Date of Award
12-1-2024
Degree Name
Doctor of Philosophy
Department
Electrical and Computer Engineering
First Advisor
Weng, Ning
Abstract
Machine Learning (ML)-based Network Intrusion Detection Systems (NIDS) hold great promise for enhancing network security. As a security application, concerns persist regarding the generalization and robustness of ML-based NIDS. To facilitate real-world deployment, it is crucial to ensure the generalization and robustness of ML-based NIDS to attain a certain level of effectiveness. The current practices for ML-based NIDS are investigated, revealing challenges to generalization posed by tabular data representations and the need for tailored models in diverse network scenarios that reflect the lack of robustness. The unique characteristics of NIDS scenarios pose challenges to ML but also bring opportunities to solve them.

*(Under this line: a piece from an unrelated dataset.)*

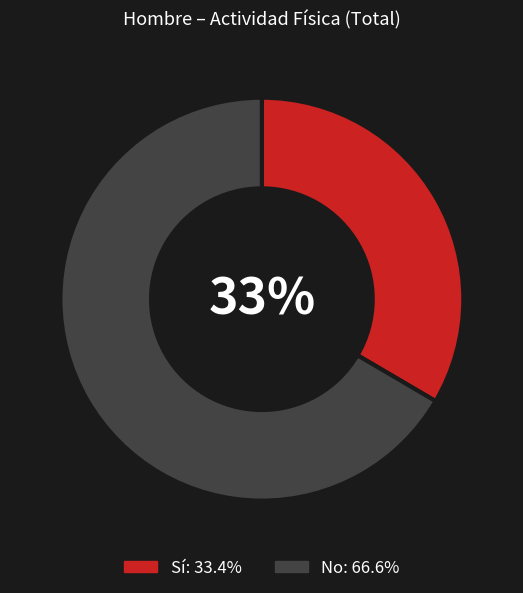

Count the number of slices in the pie.

2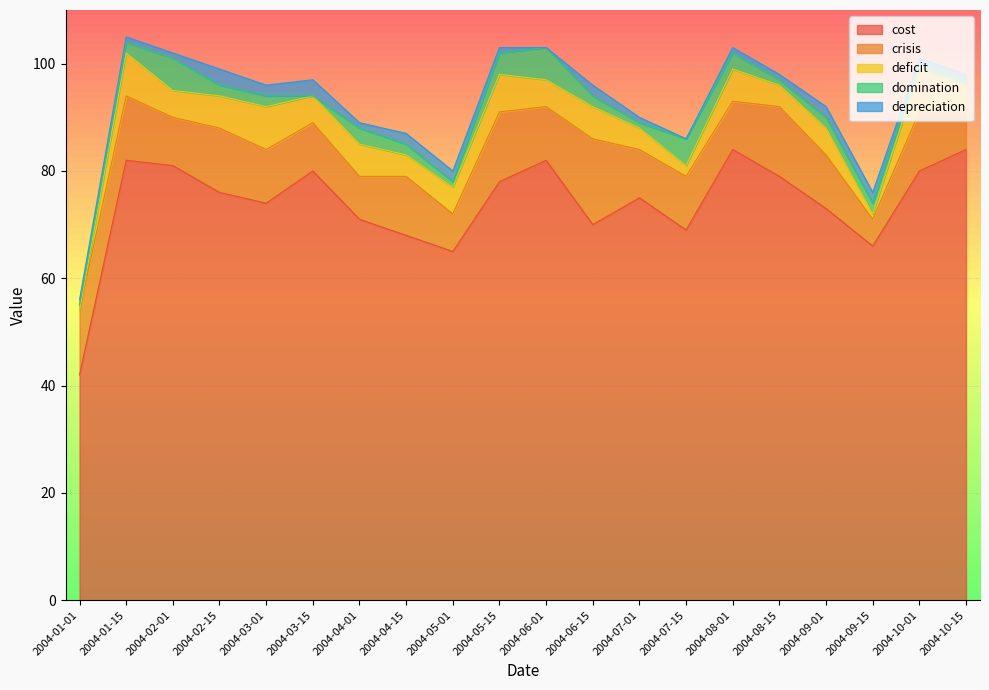

True or false: cost has a value of 82 at 2004-01-15.

True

Given ML-based NIDSs are data-driven methods, the unique network traffic data, which needs to be reconstructed representation, plays a pivotal role. This dissertation focuses on flexible network traffic representation to investigate its impact on the generalization and robustness of ML-based NIDS. This dissertation starts by delving into NIDS’s unique characteristics and challenges. Further, this dissertation introduces a comprehensive data augmentation framework for current ML-based NIDSs. In addition, this dissertation proposes a novel heterogeneous temporal graph network traffic representation and corresponding graph neural network NIDS model. This dissertation also studies adversarial attacks on NIDS, proposing a projecting-based traffic-space adversarial evasion attack generation method with a basic feature sequence traffic representation.